Original poster: "K. C. Herrick" <kchdlh@xxxxxxx>

Now you've got me looking into it a bit... My 7904 has the 3 contacts in the middle of the left side of the bezel. Checking in the manual, one is +15V, the 2nd is "lights common" and the 3rd, "camera trigger". Camera trigger, from the scope schematic, is to be a step function, from the +15V inside the scope via 1 meg, to ground. It's capacitively coupled in the scope & also via a series diode (several, in fact, along the way). Lights common has to be the 15 V return.

There's apparently no feature in the 7904 that turns off or blinks the graticule lights. But I'll know more about how to overcome that when I receive the C53's manual.

Unhappily, my Canon A80 does not have a cable-release feature. It will, however, provide fixed shutter durations of up to several seconds so I could likely make it work by dimming or turning off the graticule lights.

Ken.

Tesla list wrote:
Original poster: Steve Conner <mailto:steve@xxxxxxxxxxxx><steve@xxxxxxxxxxxx>


I don't see an easy way to sync the scope's one-shot with triggering the (new) camera. There has to be a connection for triggering the scope from the C53

I believe the camera ought to do two things-

Arm the scope's single sweep mode automatically when you open the shutter (or vice versa- open the shutter when you arm the single sweep) so the film captures exactly one sweep.

Turn the graticule light off while the shutter is open, apart from a short blink just long enough to write the image on the film.

On my R7603 there are three little contacts to the right of the screen and I guess this is what they are for- ground plus each of these two functions.


If your digital camera had a cable release input (mine does) and the C53 had an electromechanical shutter, it should be as easy as connecting a relay coil to the shutter coil and having the relay contacts trigger the camera's cable release button. The camera would be set to "B" so it exposed for as long as the C53 told it to. (presumably the C53 closes its shutter after the single sweep fires.)

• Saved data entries
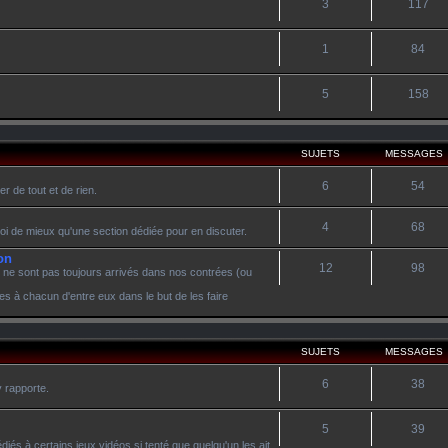
3
117
1
84
5
158
SUJETS
MESSAGES
6
54
r de tout et de rien.
4
68
oi de mieux qu'une section dédiée pour en discuter.
on
12
98
 ne sont pas toujours arrivés dans nos contrées (ou
es à chacun d'entre eux dans le but de les faire
SUJETS
MESSAGES
6
38
y rapporte.
5
39
diés à certains jeux vidéos si tenté que quelqu'un les ait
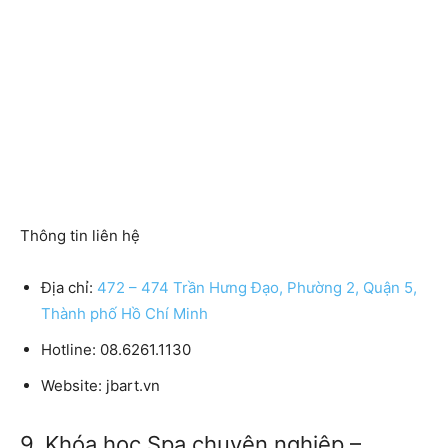
Thông tin liên hệ
Địa chỉ:
472 – 474 Trần Hưng Đạo, Phường 2, Quận 5,
Thành phố Hồ Chí Minh
Hotline:
08.6261.1130
Website:
jbart.vn
9. Khóa học Spa chuyên nghiệp –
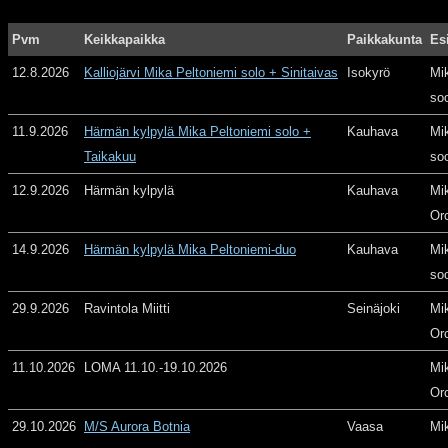
Pvm
Keikkapaikka
Paikkakunta
Es
12.8.2026
Kalliojärvi Mika Peltoniemi solo + Sinitaivas
Isokyrö
Mi
so
11.9.2026
Härmän kylpylä Mika Peltoniemi solo +
Kauhava
Mi
Taikakuu
so
12.9.2026
Härmän kylpylä
Kauhava
Mi
Or
14.9.2026
Härmän kylpylä Mika Peltoniemi-duo
Kauhava
Mi
so
29.9.2026
Ravintola Miitti
Seinäjoki
Mi
Or
11.10.2026
LOMA 11.10.-19.10.2026
Mi
Or
29.10.2026
M/S Aurora Botnia
Vaasa
Mi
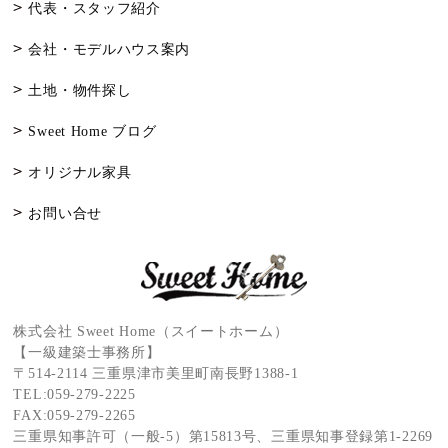
代表・スタッフ紹介
会社・モデルハウス案内
土地・物件探し
Sweet Home ブログ
オリジナル家具
お問い合せ
株式会社 Sweet Home（スイートホーム）
【一級建築士事務所】
〒514-2114 三重県津市美里町南長野1388-1
TEL:
059-279-2225
FAX:059-279-2265
三重県知事許可（一般-5）第15813号、三重県知事登録第1-2269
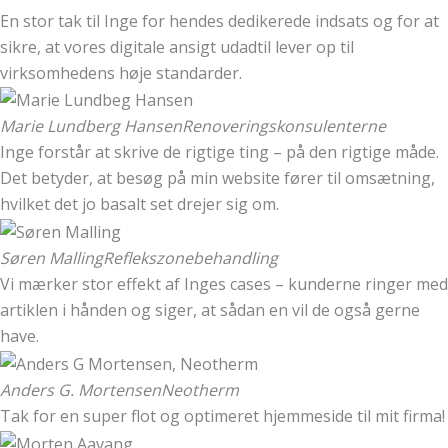
En stor tak til Inge for hendes dedikerede indsats og for at
sikre, at vores digitale ansigt udadtil lever op til
virksomhedens høje standarder.
Marie Lundberg Hansen
Renoveringskonsulenterne
Inge forstår at skrive de rigtige ting – på den rigtige måde.
Det betyder, at besøg på min website fører til omsætning,
hvilket det jo basalt set drejer sig om.
Søren Malling
Reflekszonebehandling
Vi mærker stor effekt af Inges cases – kunderne ringer med
artiklen i hånden og siger, at sådan en vil de også gerne
have.
Anders G. Mortensen
Neotherm
Tak for en super flot og optimeret hjemmeside til mit firma!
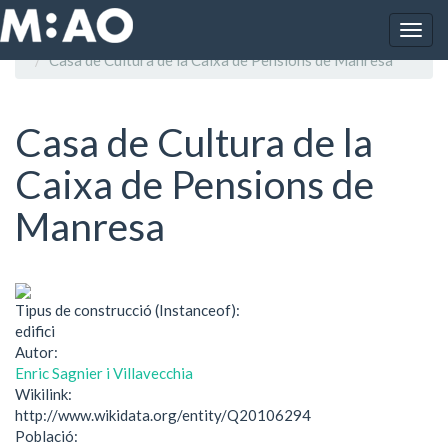
Vés al contingut
Togg
Inici
navig
Casa de Cultura de la Caixa de Pensions de Manresa
Casa de Cultura de la
Caixa de Pensions de
Manresa
Tipus de construcció (Instanceof):
edifici
Autor:
Enric Sagnier i Villavecchia
Wikilink:
http://www.wikidata.org/entity/Q20106294
Població:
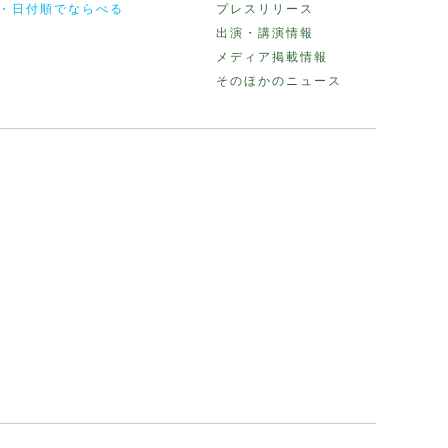
・日付順でならべる
プレスリリース
出演・講演情報
メディア掲載情報
そのほかのニュース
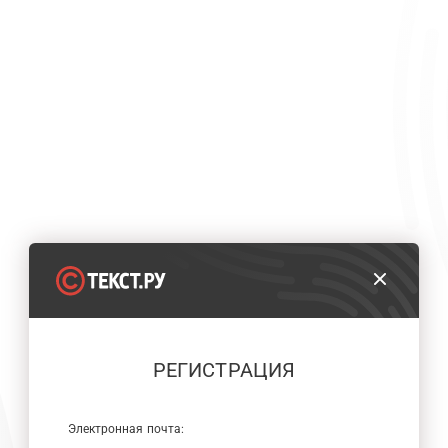
РЕГИСТРАЦИЯ
Электронная почта:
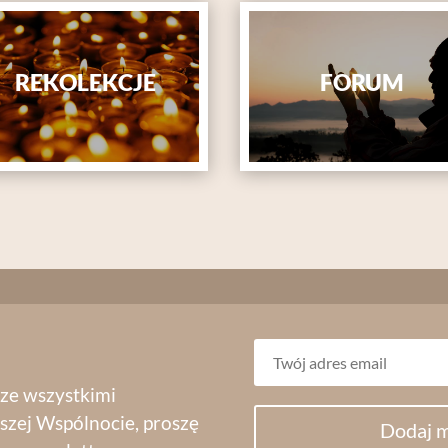
REKOLEKCJE
FORUM
 ze wszystkimi
szej Wspólnocie, proszę
Dodaj m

• Exercise set
[1] In the oscilloscope camera post, which three contacts does the manual list for the 7904 bezel?
[2] Please reproduce the entry lines between the line holding "En stor tak" and the line holding "Tak for en super", inclusive, substituting "webside" for "hjemmeside" and leaving everything else unchanged.

• Completed exercise
[1] +15V, "lights common," and "camera trigger."

[2]
En stor tak til Inge for hendes dedikerede indsats og for at
sikre, at vores digitale ansigt udadtil lever op til
virksomhedens høje standarder.
Marie Lundberg Hansen
Renoveringskonsulenterne
Inge forstår at skrive de rigtige ting – på den rigtige måde.
Det betyder, at besøg på min website fører til omsætning,
hvilket det jo basalt set drejer sig om.
Søren Malling
Reflekszonebehandling
Vi mærker stor effekt af Inges cases – kunderne ringer med
artiklen i hånden og siger, at sådan en vil de også gerne
have.
Anders G. Mortensen
Neotherm
Tak for en super flot og optimeret webside til mit firma!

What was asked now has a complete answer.